The report reiterates LG Display’s overall ambitions with organic displays, hoping to increase its current 10-percent of OLED sales to 40-percent by 2020. This, in turn, is expected to create a significant amount of competition with its domestic rival, Samsung, which currently enjoys an absolute market-share majority. With respect to automobiles, Samsung is believed to be currently making plans to supply its own OLEDs to BMW. An official from Mercedes-Benz, speaking back at CES in January, indicated that, “We are preemptively responding to customers who demand cooler and clearer screens.” There is a feeling that OLED panels provide superior picture quality and enhance the aesthetic look of a car’s interior.
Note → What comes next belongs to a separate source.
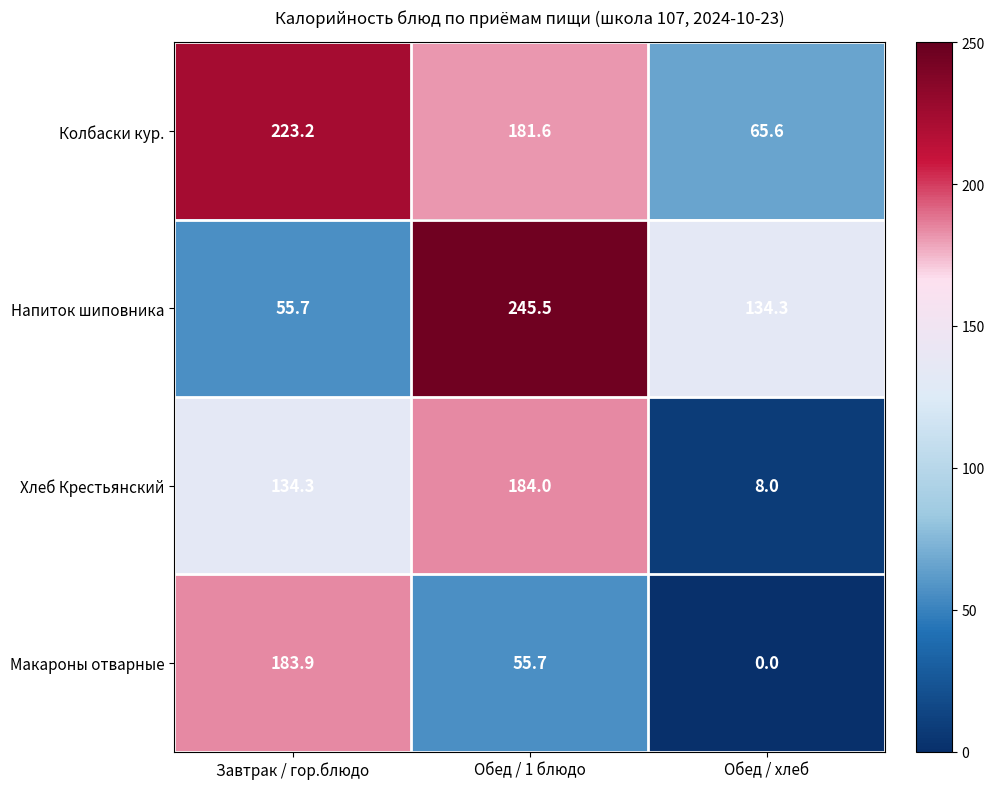

Reading left to right, what are all the values shown in this chart?

Колбаски кур.: Завтрак / гор.блюдо=223.2	Обед / 1 блюдо=181.6	Обед / хлеб=65.6
Напиток шиповника: Завтрак / гор.блюдо=55.7	Обед / 1 блюдо=245.5	Обед / хлеб=134.3
Хлеб Крестьянский: Завтрак / гор.блюдо=134.3	Обед / 1 блюдо=184.0	Обед / хлеб=8.0
Макароны отварные: Завтрак / гор.блюдо=183.9	Обед / 1 блюдо=55.7	Обед / хлеб=0.0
LG Display, which has been producing large-scale application OLEDs for years now in televisions, has yet to make a big impact on the smaller-scale side of things. While it does provide the screen for Apple’s Watch, the few OLED-equipped smartphones made by its sibling company, LG Electronics, have been met with their fair share of QC-related criticism including “smearing” of black colors in low-light conditions, image burn-in, and a noticeable blue shift when the phone is positioned off-axis. These problems are not unique to LG, however, there has been a sense that the panels are not up-to-par with those of Samsung. Regarding the OLED industry as a whole, and burn-ins specifically, it remains to be seen just what will happen to the displays used in cars, which will see static images displayed for extended periods of time.